» DATA FOR REVIEW:
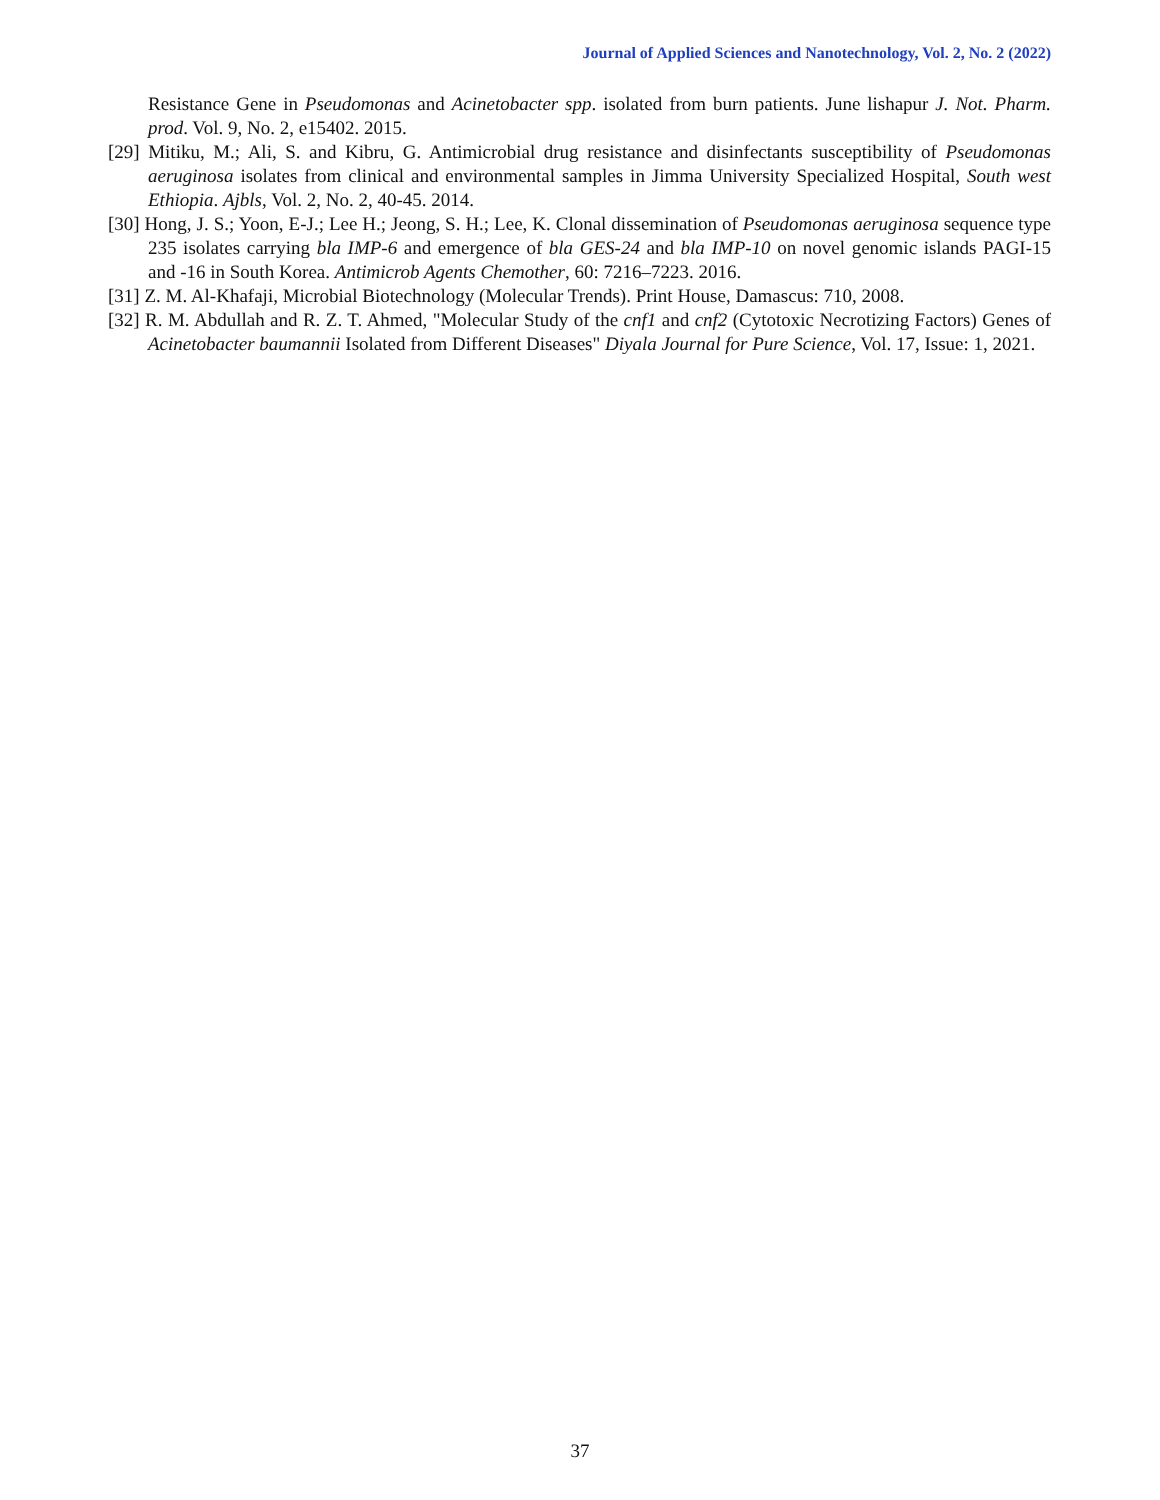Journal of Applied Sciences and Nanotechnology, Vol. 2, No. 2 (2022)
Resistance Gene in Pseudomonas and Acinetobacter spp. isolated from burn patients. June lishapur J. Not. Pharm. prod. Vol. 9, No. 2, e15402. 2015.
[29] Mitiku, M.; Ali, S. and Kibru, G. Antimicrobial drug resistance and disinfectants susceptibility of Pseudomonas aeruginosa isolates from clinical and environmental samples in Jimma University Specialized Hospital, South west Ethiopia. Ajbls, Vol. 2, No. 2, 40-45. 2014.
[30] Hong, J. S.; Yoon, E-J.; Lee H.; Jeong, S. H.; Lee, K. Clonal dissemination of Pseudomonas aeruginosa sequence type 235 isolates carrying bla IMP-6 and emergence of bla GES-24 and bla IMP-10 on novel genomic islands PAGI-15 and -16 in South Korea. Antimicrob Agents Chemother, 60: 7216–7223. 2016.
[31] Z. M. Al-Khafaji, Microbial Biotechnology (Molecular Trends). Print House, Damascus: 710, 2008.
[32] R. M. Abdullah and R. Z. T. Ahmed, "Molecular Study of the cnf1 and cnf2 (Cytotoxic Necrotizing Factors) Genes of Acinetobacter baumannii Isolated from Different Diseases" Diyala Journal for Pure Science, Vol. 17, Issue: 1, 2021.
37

...

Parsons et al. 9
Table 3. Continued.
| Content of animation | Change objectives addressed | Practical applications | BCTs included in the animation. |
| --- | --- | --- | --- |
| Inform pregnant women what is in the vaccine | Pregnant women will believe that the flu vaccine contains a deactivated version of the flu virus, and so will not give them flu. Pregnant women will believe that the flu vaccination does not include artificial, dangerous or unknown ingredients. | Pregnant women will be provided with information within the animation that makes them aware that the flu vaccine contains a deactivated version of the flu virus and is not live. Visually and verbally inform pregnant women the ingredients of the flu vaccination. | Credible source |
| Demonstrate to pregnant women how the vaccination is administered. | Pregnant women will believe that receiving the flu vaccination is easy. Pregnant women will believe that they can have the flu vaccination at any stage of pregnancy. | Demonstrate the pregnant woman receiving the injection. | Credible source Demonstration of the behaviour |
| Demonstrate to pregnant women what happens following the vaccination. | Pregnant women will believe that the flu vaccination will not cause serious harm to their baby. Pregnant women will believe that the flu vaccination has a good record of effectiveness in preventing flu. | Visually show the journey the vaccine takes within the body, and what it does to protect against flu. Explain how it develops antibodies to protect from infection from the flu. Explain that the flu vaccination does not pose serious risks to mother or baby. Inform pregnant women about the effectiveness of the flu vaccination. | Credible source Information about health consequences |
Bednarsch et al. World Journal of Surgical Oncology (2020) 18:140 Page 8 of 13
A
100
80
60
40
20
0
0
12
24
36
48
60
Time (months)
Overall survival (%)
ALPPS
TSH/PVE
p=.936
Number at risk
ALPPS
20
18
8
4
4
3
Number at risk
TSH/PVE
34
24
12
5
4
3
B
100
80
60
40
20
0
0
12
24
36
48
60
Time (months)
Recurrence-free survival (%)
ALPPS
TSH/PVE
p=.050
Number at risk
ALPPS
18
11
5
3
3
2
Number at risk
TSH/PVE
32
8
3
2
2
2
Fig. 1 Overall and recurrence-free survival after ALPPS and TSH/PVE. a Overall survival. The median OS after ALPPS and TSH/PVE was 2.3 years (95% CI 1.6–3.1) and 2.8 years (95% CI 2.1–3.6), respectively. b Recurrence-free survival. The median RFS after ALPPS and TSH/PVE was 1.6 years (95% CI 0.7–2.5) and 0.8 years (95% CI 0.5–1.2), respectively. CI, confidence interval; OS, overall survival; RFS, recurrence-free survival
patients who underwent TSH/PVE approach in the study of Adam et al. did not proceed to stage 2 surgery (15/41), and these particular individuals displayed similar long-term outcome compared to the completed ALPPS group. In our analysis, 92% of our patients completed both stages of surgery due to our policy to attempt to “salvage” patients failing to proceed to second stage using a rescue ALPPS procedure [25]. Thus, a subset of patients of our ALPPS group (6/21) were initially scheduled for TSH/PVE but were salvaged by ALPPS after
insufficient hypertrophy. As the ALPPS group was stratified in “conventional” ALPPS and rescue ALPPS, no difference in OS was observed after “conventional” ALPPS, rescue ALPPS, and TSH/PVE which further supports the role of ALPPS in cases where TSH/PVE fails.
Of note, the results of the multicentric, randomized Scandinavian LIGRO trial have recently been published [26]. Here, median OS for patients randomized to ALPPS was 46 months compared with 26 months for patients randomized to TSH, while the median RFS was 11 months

==

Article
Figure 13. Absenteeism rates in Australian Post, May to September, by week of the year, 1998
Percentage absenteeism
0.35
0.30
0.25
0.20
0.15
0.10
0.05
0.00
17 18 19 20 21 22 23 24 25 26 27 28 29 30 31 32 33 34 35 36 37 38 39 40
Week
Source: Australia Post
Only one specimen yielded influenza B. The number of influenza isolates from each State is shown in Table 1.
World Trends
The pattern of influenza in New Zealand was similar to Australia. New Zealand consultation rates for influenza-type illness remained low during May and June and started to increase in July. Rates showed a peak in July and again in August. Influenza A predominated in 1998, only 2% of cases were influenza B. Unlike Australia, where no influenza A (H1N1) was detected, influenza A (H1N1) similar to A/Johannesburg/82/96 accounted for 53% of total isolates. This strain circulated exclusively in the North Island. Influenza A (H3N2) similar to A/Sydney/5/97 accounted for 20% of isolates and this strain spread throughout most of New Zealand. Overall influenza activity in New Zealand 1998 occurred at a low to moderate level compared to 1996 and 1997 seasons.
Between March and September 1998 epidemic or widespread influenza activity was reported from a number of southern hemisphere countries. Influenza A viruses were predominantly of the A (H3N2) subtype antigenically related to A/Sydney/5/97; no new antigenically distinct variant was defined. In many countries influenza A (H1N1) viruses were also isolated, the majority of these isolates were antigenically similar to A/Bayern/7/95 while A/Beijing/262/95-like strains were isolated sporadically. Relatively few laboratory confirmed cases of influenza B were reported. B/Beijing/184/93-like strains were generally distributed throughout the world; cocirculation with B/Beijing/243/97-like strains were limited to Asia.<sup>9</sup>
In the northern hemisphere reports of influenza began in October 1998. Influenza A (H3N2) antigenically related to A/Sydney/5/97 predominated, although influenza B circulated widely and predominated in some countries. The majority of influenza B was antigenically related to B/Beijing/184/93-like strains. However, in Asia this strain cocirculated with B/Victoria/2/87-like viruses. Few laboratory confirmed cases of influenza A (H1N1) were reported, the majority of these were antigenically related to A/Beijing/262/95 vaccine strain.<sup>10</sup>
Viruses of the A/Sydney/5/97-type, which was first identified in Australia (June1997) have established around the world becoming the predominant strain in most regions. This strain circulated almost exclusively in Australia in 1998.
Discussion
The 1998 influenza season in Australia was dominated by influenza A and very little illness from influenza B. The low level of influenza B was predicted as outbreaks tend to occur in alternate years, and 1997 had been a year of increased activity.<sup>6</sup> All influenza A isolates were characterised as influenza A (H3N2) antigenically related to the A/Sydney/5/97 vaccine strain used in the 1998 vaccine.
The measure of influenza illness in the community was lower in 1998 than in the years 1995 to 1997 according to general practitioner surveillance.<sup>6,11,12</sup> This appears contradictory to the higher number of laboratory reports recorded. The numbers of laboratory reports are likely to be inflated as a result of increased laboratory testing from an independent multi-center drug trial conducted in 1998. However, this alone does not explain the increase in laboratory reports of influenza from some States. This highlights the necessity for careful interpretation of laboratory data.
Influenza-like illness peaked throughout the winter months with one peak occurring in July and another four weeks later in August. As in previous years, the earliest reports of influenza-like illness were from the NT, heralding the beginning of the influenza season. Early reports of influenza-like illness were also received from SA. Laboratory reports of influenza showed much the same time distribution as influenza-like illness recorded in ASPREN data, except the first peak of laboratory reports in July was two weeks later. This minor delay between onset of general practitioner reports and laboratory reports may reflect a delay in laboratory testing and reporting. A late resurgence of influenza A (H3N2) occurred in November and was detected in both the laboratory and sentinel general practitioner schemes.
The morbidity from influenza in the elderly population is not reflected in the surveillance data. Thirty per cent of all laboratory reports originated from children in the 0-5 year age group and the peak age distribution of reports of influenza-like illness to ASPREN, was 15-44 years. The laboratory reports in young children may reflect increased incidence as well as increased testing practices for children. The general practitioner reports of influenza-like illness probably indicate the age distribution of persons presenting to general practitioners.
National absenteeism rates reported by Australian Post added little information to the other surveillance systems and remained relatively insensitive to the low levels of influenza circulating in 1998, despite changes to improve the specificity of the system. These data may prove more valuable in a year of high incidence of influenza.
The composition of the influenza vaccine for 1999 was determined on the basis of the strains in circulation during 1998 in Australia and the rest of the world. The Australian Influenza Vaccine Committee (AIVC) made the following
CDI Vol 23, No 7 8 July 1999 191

» THE TASK:
Go through the entries above and copy each line with "Recurrence" in it.

» THE COMPLETED TASK:
Recurrence-free survival (%)
Fig. 1 Overall and recurrence-free survival after ALPPS and TSH/PVE. a Overall survival. The median OS after ALPPS and TSH/PVE was 2.3 years (95% CI 1.6–3.1) and 2.8 years (95% CI 2.1–3.6), respectively. b Recurrence-free survival. The median RFS after ALPPS and TSH/PVE was 1.6 years (95% CI 0.7–2.5) and 0.8 years (95% CI 0.5–1.2), respectively. CI, confidence interval; OS, overall survival; RFS, recurrence-free survival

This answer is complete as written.